■ **WHAT YOU NEED TO DO**:
Please display every line from the entries below that contains the word "sont".
*** DATASET RECORDS ***
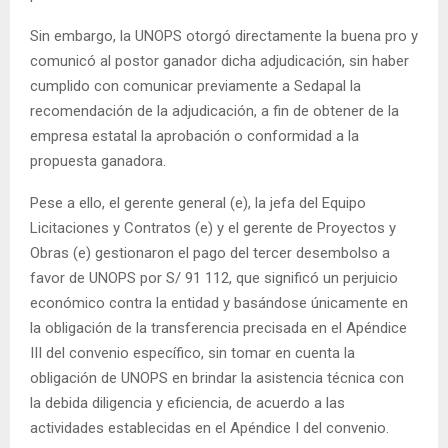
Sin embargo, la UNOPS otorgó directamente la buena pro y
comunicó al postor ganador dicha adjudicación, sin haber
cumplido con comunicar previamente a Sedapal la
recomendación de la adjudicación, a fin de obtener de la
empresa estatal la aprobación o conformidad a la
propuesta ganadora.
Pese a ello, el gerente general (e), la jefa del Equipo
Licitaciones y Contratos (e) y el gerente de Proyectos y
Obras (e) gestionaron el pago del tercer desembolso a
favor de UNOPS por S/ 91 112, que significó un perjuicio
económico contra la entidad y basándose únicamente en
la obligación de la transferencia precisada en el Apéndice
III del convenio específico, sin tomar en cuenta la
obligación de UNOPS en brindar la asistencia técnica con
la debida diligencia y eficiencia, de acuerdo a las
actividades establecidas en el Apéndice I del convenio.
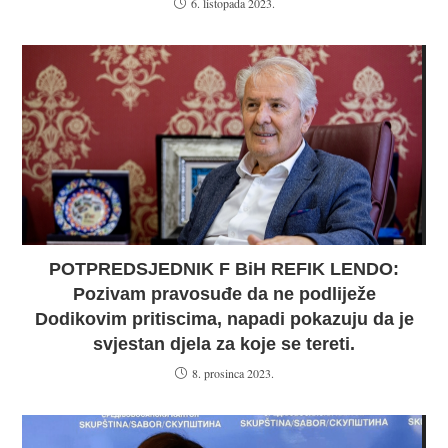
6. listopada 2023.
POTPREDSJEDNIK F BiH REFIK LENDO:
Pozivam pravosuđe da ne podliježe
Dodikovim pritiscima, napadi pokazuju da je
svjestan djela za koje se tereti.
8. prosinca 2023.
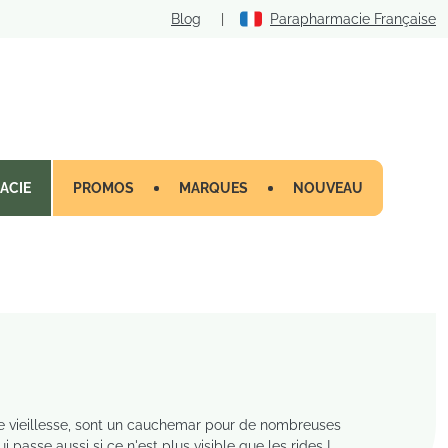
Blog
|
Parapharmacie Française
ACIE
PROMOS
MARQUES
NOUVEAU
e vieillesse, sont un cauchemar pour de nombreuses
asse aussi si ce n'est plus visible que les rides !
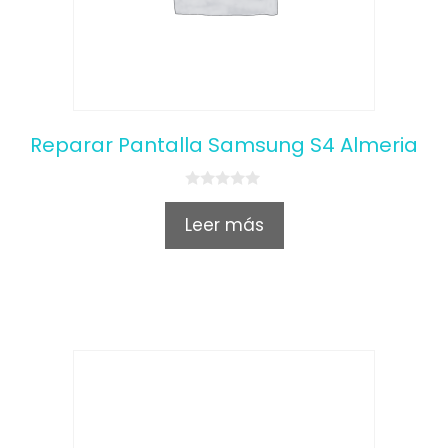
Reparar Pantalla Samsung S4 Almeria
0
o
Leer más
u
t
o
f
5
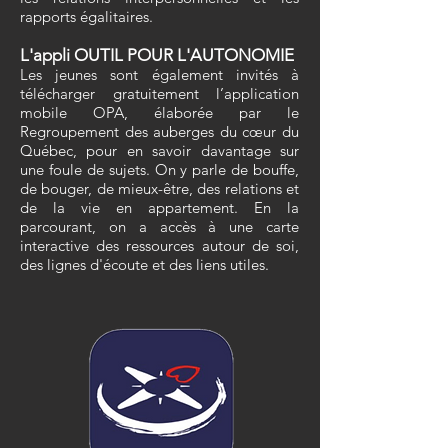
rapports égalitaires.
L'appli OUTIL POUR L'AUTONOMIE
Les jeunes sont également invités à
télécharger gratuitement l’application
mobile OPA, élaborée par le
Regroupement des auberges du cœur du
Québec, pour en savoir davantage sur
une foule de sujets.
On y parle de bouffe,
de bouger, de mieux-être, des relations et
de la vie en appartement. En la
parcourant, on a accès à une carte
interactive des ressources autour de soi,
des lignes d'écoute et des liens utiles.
*** End of DATASET RECORDS ***
■ **SOLUTION**:
e vieillesse, sont un cauchemar pour de nombreuses
Les jeunes sont également invités à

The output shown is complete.